For Ancient Romans, “following your heart” rarely resulted in finding true love—more often than not, it ended in untimely death, being transformed into a tree, or thousands of years of exile. According to Ovid’s Metamorphoses, the 2022 edition of the McGill Classics Play, love is to blame for the many divine mishaps recorded in Roman mythology. However, as the play unfolds, Metamorphoses reveals that love is a power that one should embrace, not reject.
Publius Ovidius Naso (43 BCE–17 CE), commonly known as Ovid, was one of the most famous writers from what is called the “Golden Age of Latin Literature.” While Ovid gained success from his love poems, he was also forced into exile in 8 CE for allegedly encouraging illicit love in his elegy Ars Amatoria—an exile that was only revoked in 2017, more than 2,000 years later. Fortunately, most of Ovid’s poetry survived, including his most well-known work: The narrative poem the Metamorphoses.
Although no less impressive in artistry, the McGill Classics Play, supported by a non-profit venture of the same name, is a tradition slightly younger than Ovid’s poetry. In 2011, Lynn Kozak, a McGill Classics professor, offered a simple challenge to ambitious Classics students: Translate original Greek or Roman texts and adapt them into original amateur theatre productions. Since then, the McGill Classics Play has staged a diverse array of impressive works, ranging from Sophocles’ Philoktetes to Euripides’ Hekabe. This year, Taryn Power, U3 Arts, and Keisuke Nakajima, BA ‘21, took on the roles of co-directors. After nearly a year of hard work, they successfully adapted Ovid’s poetry into a narrative that tackles questions about the nature of love.
“We did the translations ourselves,” Nakajima said in an email to The McGill Tribune. “A lot of the dialogues [and] monologues are taken from Ovid’s poems [….] On the other hand, there are a few scenes where we took more creative freedom.”
Some of these liberties included Orpheus’ (El Bush, U1 Arts) love of wearing Crocs in sport-mode, a Romeo-and-Juliet-inspired dialogue between star-crossed lovers Pyramus (Alexandra An) and Thisbe (Emma Weiser, U1 Arts), and the main narrative that ties the story together: Ovid’s (Gabrielle Gaston, U3 Arts) creative slump after his exile. Luckily for him, Amor (Fiona Vail, U2 Arts), a goddess of love, comes to joyfully persuade him to retell his favourite stories in hopes of rekindling his love for poetry—and possibly for the goddess Amor as well.
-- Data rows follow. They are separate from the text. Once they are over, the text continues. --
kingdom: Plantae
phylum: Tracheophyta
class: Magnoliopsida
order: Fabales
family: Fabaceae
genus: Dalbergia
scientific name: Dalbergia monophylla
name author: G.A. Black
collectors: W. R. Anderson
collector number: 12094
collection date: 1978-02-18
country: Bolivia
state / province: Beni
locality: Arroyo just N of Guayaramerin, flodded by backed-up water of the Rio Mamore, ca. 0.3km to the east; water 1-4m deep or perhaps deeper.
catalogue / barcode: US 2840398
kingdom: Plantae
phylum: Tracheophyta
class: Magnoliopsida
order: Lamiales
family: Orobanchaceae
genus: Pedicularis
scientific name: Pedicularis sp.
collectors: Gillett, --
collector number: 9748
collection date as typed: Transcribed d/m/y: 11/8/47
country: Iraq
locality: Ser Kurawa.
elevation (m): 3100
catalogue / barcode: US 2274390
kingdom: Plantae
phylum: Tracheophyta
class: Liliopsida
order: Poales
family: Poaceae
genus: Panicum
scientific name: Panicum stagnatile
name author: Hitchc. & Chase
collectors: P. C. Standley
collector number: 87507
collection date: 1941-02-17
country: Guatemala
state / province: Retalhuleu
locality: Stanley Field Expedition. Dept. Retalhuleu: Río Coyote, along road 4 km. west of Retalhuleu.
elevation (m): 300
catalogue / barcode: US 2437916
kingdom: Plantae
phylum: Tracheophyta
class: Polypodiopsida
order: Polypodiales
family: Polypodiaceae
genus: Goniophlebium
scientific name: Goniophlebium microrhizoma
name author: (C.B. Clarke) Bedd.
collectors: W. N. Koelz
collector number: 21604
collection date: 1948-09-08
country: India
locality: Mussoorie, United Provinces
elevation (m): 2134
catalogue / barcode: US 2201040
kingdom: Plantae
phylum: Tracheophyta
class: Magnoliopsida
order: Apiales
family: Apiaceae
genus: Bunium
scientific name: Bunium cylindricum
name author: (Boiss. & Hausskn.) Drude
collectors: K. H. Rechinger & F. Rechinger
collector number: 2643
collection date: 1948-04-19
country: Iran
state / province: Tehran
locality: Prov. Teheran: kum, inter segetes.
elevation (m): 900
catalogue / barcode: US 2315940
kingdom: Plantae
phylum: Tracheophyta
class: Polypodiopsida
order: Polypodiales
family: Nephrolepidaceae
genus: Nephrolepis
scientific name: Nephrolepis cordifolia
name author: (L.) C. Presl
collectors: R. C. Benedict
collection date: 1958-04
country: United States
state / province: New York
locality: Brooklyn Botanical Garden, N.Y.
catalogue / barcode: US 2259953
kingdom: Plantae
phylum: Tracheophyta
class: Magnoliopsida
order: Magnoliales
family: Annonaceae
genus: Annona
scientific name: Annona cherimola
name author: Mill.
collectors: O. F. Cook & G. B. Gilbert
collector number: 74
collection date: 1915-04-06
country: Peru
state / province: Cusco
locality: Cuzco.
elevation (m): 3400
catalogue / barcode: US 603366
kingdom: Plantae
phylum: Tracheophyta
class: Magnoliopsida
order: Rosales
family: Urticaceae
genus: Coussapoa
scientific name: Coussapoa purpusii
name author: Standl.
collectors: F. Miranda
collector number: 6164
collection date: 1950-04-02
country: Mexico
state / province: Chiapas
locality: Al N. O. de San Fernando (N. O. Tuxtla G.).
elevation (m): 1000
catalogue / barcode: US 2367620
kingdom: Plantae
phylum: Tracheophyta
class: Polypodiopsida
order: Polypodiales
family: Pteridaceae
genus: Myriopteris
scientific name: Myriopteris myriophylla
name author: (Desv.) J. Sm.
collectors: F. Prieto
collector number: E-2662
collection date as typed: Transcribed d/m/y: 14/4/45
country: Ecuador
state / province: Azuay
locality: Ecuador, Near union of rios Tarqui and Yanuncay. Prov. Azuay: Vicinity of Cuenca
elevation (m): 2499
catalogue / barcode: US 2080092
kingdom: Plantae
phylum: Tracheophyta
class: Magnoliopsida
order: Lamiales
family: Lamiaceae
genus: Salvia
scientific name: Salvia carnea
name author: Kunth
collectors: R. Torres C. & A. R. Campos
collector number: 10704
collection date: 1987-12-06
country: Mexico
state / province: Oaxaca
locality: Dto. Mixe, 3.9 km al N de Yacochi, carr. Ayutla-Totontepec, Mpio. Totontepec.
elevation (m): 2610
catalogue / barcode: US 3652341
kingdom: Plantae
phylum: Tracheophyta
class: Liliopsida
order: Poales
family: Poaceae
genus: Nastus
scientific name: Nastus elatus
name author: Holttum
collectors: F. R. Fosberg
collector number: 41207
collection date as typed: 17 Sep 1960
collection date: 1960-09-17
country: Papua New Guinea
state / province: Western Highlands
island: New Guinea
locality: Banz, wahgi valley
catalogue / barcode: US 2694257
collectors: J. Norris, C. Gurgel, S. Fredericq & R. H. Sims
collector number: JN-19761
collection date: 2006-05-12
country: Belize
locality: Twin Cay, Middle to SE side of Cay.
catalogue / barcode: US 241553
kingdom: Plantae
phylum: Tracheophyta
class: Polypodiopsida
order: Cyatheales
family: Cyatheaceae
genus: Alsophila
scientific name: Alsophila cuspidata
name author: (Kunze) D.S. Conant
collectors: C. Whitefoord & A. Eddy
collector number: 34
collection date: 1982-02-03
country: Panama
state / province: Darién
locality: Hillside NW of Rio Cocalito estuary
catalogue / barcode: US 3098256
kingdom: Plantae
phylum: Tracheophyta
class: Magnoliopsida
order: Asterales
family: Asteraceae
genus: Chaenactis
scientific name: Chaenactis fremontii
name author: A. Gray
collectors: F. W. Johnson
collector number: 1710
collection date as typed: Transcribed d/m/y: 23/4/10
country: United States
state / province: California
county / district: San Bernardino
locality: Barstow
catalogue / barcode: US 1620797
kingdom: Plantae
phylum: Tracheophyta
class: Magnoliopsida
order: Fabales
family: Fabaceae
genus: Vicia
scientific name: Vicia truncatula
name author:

Ovid’s work often played with gender and sexuality—meaning that the play was ripe for interpretation. Nakajima and Power spent time carefully interpreting each line. For example, a skit starring Iphis (Sierra Burgoyne, U3 Science) describes a situation where Iphis, who is biologically female, presents themselves as a man to protect themselves from their father’s misogynistic beliefs.
“There was essentially two readings of the story in Ovid, and we ended up choosing one,” Power said. “One is that it’s a lesbian story, and then the other one is that it’s a story about gender non-conformity. We ended up going with the second one, just because honestly, I think it’s more ‘Ovid’ [….] It’s very much not like a physical metamorphosis. It’s all performative.”
The directors’ translations of the texts themselves were exercises in creativity and critical thinking. The play features several original funny folk tunes and wistful ballads created by Troy Lebane (U4 Music Education) and musician Taya Kendall, which further emphasize the themes of love and heartbreak in Ovid’s poems. The success of Ovid’s Metamorphoses only confirms the cast and crew’s resilience: They created a show from a dead language, brought characters to life, and produced a performance all within the chaos of a pandemic. The love that the directors have for the production goes to show that Ovid’s words on love—although from a different time and language—continue to bear weight today.
“It’s truly been a production where everyone’s been helping,” Power said. “Troy did the music, my best friend Taya did music and graphic design and everything else. Grace, [the set designer], has literally devoted her life to this play, and so I couldn’t ask for more support outside the cast and inside the cast.”